» **Problem**
Count the lines in the data below that contain the string "category", treating uppercase and lowercase letters as different. Give only the number.

» **Data for the task**

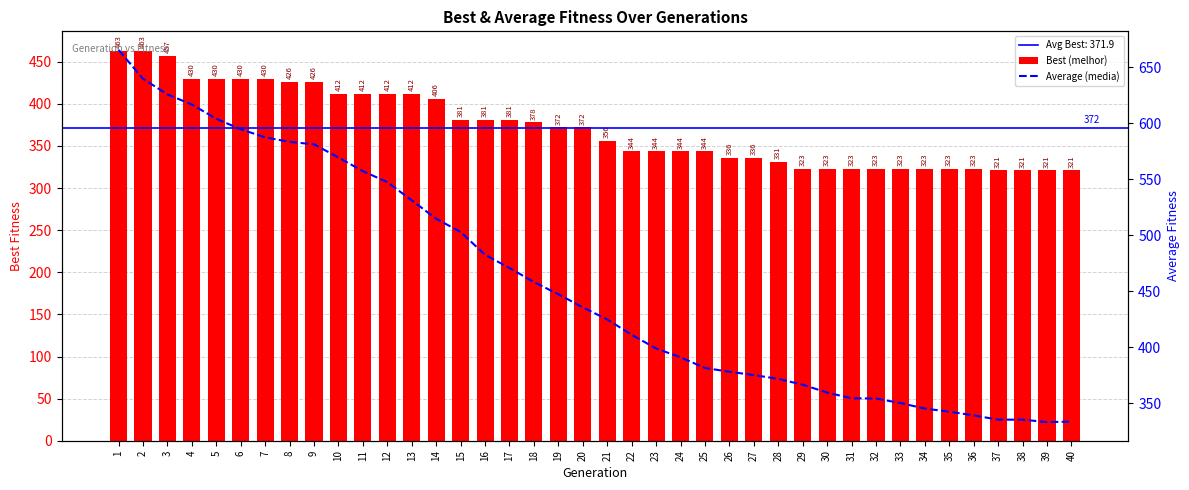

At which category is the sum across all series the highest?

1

==

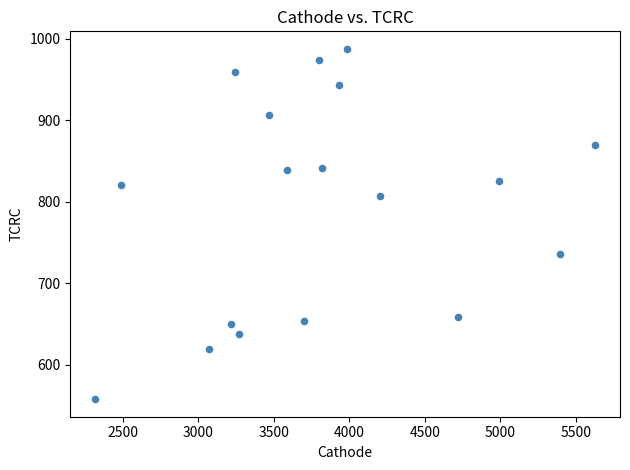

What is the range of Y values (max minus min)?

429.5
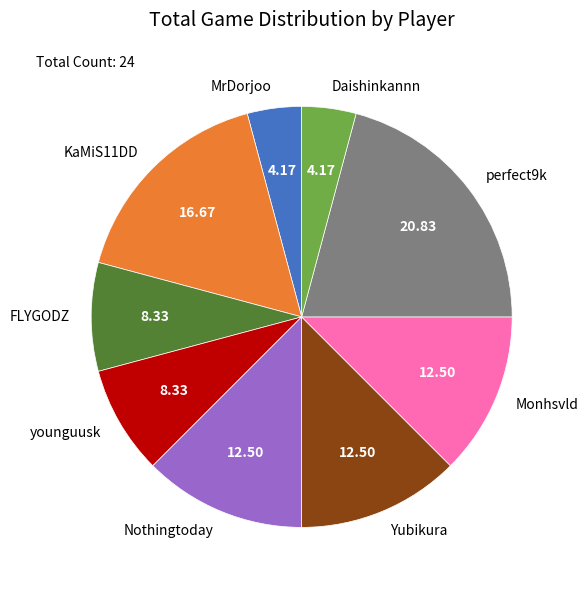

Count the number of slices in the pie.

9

» **Solved exercise**
1